Il s’agit d’une femme de 51 ans à la date de la constatation médicale exerçant la profession de responsable qualité. L’avis du médecin du travail a été consulté.
Après avoir étudié les pièces médico-administratives du dossier, le comité constate des éléments discordants (déclarations contradictoires, sans éléments factuels apportés) ne permettant pas de retenir des contraintes psycho organisationnelles suffisantes pour expliquer le développement de la pathologie observée.
En conséquence, il n’y a pas lieu de retenir un lien direct et essentiel entre l’affection présentée et l’exposition professionnelle. ».
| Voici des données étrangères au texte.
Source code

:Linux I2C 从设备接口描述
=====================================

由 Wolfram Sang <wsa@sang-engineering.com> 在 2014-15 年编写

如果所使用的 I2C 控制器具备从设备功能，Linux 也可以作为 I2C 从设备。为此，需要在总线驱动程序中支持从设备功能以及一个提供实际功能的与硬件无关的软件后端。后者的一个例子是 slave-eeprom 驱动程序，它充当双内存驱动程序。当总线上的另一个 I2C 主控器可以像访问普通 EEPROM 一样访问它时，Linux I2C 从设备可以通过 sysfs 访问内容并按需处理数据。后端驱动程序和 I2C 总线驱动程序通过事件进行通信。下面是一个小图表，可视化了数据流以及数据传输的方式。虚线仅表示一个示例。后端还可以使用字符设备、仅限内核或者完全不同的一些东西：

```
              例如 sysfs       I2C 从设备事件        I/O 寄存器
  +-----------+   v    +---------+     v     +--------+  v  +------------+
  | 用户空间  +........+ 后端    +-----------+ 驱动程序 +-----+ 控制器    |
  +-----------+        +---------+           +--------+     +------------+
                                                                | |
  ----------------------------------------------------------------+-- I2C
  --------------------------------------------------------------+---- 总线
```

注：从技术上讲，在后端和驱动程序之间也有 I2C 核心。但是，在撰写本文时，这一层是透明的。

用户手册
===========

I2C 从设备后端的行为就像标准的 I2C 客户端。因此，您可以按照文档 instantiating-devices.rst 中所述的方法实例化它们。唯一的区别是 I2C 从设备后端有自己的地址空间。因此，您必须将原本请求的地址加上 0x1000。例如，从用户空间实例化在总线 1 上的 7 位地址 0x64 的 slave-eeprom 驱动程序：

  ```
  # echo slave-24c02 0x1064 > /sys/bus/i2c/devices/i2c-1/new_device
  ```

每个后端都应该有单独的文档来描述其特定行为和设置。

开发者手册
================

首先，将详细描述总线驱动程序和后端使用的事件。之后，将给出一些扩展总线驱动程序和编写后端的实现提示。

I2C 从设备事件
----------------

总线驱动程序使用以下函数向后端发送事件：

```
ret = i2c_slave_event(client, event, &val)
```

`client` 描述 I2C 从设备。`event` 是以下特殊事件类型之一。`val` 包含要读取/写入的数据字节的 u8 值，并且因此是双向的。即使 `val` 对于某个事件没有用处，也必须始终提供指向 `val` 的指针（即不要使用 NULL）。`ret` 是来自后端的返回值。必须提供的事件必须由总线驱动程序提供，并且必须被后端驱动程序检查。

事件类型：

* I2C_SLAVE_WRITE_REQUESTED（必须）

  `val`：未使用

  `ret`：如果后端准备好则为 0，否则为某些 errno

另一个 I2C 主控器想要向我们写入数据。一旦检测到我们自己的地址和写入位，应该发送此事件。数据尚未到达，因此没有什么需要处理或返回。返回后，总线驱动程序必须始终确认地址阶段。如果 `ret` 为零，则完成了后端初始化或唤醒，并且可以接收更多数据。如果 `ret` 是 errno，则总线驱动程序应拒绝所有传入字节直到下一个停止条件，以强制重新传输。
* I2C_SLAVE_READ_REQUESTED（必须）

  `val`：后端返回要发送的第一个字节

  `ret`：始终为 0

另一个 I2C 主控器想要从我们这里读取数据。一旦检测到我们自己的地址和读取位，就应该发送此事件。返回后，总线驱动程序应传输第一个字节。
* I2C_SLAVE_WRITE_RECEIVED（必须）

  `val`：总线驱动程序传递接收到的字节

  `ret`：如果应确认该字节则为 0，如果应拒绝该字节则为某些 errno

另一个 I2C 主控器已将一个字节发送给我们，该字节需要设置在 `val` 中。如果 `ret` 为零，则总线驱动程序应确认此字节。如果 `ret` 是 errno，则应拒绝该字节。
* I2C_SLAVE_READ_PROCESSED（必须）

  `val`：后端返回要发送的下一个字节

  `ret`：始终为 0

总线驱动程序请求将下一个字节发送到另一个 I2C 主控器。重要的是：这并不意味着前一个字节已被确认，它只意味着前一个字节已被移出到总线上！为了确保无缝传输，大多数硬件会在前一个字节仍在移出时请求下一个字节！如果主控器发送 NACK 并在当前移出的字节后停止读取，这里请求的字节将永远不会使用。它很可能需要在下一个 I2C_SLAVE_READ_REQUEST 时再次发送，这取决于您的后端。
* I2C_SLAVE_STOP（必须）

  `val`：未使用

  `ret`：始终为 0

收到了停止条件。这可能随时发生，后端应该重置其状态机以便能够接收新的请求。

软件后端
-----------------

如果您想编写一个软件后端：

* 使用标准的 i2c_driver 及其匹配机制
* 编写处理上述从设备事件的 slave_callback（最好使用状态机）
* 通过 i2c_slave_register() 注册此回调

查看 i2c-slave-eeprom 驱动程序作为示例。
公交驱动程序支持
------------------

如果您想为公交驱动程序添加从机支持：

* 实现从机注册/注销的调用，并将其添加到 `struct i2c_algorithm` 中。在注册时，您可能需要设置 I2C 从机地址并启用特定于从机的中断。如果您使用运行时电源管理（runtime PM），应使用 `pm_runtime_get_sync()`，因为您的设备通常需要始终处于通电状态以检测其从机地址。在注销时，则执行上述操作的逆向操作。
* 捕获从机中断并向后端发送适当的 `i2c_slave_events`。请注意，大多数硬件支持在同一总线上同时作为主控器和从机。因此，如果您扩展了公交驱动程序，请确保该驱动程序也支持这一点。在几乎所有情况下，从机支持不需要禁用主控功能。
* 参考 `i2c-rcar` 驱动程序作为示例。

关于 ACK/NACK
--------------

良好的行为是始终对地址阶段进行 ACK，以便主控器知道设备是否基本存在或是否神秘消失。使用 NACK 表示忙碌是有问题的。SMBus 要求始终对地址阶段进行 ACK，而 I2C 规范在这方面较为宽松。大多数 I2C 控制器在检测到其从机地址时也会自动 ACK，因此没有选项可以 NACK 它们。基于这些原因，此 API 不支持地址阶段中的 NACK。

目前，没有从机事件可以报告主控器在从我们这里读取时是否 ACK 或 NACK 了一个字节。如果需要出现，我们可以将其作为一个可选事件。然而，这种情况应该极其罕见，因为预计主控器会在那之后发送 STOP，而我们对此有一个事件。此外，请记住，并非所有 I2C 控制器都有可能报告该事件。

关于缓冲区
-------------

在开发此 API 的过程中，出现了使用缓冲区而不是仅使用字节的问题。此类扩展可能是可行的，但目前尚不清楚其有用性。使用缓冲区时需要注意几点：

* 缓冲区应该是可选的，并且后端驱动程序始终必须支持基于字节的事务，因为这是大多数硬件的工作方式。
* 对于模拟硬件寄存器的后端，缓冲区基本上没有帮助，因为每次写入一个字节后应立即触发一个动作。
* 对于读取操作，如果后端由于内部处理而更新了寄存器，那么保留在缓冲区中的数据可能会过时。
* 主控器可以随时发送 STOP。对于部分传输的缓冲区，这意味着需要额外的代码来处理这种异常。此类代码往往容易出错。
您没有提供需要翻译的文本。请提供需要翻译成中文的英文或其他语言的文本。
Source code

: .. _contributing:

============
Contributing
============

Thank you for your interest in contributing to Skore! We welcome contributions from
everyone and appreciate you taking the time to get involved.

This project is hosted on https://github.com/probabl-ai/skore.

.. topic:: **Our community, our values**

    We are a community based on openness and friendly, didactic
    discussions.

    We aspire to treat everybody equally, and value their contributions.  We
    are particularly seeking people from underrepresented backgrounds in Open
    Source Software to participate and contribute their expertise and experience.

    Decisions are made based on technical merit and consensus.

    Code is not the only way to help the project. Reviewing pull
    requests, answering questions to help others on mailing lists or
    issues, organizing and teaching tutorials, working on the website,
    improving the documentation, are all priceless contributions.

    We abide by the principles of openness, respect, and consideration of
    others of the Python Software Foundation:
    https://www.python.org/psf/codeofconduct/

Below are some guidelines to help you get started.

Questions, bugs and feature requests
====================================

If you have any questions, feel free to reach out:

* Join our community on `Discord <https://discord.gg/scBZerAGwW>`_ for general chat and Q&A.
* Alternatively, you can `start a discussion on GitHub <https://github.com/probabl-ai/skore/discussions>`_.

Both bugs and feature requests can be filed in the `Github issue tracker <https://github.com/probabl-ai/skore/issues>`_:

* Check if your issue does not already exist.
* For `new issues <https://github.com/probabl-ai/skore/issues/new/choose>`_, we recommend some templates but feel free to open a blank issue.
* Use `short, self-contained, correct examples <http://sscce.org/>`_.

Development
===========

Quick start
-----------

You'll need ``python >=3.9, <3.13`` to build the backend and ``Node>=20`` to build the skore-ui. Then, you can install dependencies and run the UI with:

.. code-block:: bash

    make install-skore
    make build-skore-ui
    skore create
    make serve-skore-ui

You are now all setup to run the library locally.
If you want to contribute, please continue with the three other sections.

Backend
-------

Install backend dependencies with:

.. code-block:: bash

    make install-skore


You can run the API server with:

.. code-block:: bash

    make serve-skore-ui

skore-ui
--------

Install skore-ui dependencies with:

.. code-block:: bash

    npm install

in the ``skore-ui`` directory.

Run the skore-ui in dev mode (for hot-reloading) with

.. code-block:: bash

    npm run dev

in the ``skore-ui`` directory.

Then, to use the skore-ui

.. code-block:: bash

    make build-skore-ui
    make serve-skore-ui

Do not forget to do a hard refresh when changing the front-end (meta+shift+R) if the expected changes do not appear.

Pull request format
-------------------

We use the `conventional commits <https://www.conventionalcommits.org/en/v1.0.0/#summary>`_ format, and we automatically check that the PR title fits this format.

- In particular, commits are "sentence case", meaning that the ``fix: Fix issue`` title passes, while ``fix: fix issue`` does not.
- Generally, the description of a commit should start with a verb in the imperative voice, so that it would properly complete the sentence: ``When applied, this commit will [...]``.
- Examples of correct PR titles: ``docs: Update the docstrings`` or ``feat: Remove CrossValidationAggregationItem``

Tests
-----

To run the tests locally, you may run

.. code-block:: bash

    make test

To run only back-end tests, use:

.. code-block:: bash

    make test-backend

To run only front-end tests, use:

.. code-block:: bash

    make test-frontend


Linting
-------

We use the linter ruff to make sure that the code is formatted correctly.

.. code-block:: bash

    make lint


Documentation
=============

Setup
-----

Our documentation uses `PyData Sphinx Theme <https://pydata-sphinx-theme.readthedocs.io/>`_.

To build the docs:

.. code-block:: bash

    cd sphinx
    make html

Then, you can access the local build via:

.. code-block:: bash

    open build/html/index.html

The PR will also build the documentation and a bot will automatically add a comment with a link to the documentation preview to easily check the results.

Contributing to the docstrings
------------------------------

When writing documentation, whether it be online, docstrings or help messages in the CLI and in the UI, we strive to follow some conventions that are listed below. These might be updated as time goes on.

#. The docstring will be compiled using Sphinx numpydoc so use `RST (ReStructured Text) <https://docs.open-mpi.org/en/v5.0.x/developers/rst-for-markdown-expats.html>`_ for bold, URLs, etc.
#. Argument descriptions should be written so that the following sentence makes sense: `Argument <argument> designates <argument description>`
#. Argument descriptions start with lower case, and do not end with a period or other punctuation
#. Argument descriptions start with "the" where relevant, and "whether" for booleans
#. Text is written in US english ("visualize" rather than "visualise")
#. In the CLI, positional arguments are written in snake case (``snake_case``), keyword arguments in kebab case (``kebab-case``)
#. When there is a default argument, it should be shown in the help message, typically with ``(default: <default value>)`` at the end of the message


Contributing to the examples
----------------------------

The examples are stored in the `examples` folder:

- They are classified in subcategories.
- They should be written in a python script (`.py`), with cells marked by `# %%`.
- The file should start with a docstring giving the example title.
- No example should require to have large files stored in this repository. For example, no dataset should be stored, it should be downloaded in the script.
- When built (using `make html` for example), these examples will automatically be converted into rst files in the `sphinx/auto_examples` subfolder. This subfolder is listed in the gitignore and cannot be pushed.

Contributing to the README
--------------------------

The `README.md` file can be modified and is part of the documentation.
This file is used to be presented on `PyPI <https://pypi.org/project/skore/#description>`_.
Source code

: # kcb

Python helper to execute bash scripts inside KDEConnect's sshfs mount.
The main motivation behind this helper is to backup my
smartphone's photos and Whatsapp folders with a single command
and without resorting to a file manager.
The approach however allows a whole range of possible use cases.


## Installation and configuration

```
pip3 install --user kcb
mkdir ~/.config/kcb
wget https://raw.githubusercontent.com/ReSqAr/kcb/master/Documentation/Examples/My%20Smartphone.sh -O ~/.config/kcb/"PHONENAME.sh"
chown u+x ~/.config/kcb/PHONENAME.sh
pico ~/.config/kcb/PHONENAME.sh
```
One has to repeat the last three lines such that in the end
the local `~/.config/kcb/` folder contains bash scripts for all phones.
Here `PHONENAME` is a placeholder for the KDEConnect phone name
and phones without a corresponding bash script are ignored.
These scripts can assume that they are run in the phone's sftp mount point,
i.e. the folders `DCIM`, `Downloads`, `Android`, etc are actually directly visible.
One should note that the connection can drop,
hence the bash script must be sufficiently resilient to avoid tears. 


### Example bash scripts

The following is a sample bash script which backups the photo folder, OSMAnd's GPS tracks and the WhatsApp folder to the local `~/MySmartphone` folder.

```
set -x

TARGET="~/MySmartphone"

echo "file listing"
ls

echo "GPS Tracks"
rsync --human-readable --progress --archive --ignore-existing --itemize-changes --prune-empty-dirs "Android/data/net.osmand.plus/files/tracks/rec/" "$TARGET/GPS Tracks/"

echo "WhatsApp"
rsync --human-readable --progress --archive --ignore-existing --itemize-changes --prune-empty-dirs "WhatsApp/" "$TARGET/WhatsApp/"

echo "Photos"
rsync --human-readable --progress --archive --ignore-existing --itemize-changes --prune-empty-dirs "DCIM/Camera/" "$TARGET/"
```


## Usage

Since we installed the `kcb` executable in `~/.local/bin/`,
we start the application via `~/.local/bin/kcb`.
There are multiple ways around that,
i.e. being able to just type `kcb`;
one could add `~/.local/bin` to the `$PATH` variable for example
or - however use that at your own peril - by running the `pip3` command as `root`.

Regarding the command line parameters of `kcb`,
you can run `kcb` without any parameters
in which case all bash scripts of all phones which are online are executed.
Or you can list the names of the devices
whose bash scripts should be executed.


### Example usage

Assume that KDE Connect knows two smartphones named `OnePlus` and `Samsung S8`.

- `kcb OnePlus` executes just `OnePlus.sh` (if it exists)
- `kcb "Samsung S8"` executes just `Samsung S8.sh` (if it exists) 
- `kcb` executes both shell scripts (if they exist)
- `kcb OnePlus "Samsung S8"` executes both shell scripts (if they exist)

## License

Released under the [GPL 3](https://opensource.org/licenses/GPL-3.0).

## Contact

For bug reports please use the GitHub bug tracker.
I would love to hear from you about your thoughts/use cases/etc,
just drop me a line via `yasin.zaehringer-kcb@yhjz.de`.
Il ressort de cet avis que le CRRMP de la région Centre Val de Loire, après étude des éléments médico-administratifs présents au dossier, n’a pas retenu de contraintes psycho organisationnelles suffisantes pour expliquer le développement de la pathologie observée, et a estimé qu’il n’existait pas un lien direct et essentiel entre l’affection de Mme [U] du 11 juin 2019 et son travail habituel.
La caisse, qui s’en remet à la sagesse du tribunal sur ce point, ne verse aux débats aucun nouvel élément susceptible de remettre en cause l’avis de ce second CRRMP.
Dès lors, il y a lieu de déclarer inopposable à la société [5] la décision de la caisse en date du 22 juin 2020 prenant en charge, au titre de la législation sur les risques professionnels, la maladie déclarée le 30 septembre 2019 par Mme [U].
. Sur les frais du procès
Sur les dépens
Aux termes de l’article 696 du code de procédure civile, la partie perdante est condamnée aux dépens, à moins que le juge, par décision motivée, n’en mette la totalité ou une fraction à la charge d’une autre partie.
La caisse, succombant, est condamnée aux entiers dépens.
Sur l’article 700 du code de procédure civile
Aux termes de l’article 700 du code de procédure civile, le juge condamne la partie tenue aux dépens ou qui perd son procès à payer à l’autre partie la somme qu’il détermine, au titre des frais exposés et non compris dans les dépens. Dans tous les cas, le juge tient compte de l’équité ou de la situation économique de la partie condamnée. Il peut, même d’office, pour des raisons tirées des mêmes considérations, dire qu’il n’y a pas lieu à ces condamnations.
L’avis du CRRMP, qu’il soit favorable ou défavorable, s’imposant à la caisse, l’équité commande de ne pas faire application de l’indemnité réclamée par Mme [U] au titre de ses frais irrépétibles.
Le tribunal, statuant publiquement, par mise à disposition au greffe, par jugement contradictoire et en premier ressort,
DECLARE inopposable à la société [5] la décision de la caisse primaire d’assurance maladie de l’Aisne en date du 22 juin 2020 prenant en charge, au titre de la législation sur les risques professionnels, la maladie déclarée le 30 septembre 2019 par Mme [I] [U],
INVITE la caisse primaire d’assurance maladie de l’Aisne à en tirer toutes les conséquences de droit,
CONDAMNE la caisse primaire d’assurance maladie de l’Aisne aux entiers dépens,
DEBOUTE la société [5] de sa demande sur le fondement des dispositions de l’article 700 du code de procédure civile.